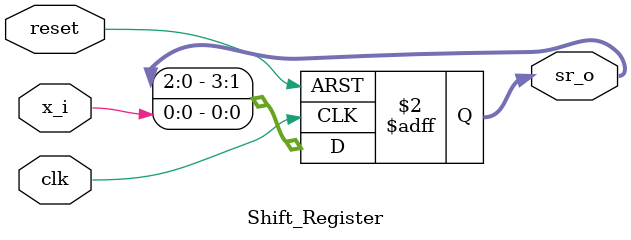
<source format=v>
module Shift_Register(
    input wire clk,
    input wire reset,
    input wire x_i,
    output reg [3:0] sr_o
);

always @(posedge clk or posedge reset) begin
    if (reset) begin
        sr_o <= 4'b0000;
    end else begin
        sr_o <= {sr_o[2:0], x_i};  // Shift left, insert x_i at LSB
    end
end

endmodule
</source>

= = = = = = =

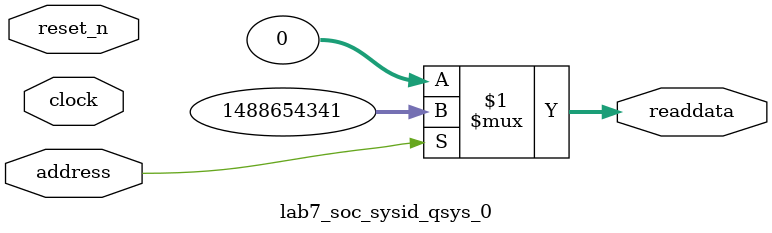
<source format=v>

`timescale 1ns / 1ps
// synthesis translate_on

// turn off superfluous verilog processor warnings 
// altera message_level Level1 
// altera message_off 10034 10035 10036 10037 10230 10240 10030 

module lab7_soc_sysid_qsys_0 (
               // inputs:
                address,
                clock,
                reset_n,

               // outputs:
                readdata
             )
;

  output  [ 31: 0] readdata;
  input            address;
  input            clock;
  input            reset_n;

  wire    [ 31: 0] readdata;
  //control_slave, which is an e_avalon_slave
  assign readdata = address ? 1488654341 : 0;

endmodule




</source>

= = = = = = =

> _Exercise prompt_: State the number of lines in these entries where the word "wire" occurs, without any other words.

> _Response_: 4